#### [DATASET SECTION]
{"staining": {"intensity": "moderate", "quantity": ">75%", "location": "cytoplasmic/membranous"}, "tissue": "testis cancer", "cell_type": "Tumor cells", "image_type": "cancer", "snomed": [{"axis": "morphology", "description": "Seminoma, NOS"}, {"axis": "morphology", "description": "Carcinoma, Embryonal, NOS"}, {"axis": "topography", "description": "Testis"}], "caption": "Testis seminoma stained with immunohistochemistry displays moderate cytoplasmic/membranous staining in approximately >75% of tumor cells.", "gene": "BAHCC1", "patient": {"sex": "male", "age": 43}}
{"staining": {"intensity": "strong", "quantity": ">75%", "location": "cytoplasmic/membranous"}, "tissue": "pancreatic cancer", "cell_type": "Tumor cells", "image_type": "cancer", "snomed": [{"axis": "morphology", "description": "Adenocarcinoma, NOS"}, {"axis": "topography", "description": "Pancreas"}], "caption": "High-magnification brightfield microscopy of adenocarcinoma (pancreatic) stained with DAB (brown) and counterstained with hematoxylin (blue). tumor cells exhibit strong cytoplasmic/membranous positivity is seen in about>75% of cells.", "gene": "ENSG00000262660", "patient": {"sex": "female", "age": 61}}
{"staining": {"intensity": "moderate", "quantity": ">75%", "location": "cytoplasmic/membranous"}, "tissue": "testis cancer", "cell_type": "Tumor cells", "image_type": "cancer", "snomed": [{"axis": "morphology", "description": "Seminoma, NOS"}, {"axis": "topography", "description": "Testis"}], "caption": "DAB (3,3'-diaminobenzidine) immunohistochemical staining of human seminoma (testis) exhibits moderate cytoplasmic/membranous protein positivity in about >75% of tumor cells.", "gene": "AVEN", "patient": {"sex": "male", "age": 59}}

#### [TASK]
Please output the listing above exactly, every line included.

#### [ANSWER SECTION]
{"staining": {"intensity": "moderate", "quantity": ">75%", "location": "cytoplasmic/membranous"}, "tissue": "testis cancer", "cell_type": "Tumor cells", "image_type": "cancer", "snomed": [{"axis": "morphology", "description": "Seminoma, NOS"}, {"axis": "morphology", "description": "Carcinoma, Embryonal, NOS"}, {"axis": "topography", "description": "Testis"}], "caption": "Testis seminoma stained with immunohistochemistry displays moderate cytoplasmic/membranous staining in approximately >75% of tumor cells.", "gene": "BAHCC1", "patient": {"sex": "male", "age": 43}}
{"staining": {"intensity": "strong", "quantity": ">75%", "location": "cytoplasmic/membranous"}, "tissue": "pancreatic cancer", "cell_type": "Tumor cells", "image_type": "cancer", "snomed": [{"axis": "morphology", "description": "Adenocarcinoma, NOS"}, {"axis": "topography", "description": "Pancreas"}], "caption": "High-magnification brightfield microscopy of adenocarcinoma (pancreatic) stained with DAB (brown) and counterstained with hematoxylin (blue). tumor cells exhibit strong cytoplasmic/membranous positivity is seen in about>75% of cells.", "gene": "ENSG00000262660", "patient": {"sex": "female", "age": 61}}
{"staining": {"intensity": "moderate", "quantity": ">75%", "location": "cytoplasmic/membranous"}, "tissue": "testis cancer", "cell_type": "Tumor cells", "image_type": "cancer", "snomed": [{"axis": "morphology", "description": "Seminoma, NOS"}, {"axis": "topography", "description": "Testis"}], "caption": "DAB (3,3'-diaminobenzidine) immunohistochemical staining of human seminoma (testis) exhibits moderate cytoplasmic/membranous protein positivity in about >75% of tumor cells.", "gene": "AVEN", "patient": {"sex": "male", "age": 59}}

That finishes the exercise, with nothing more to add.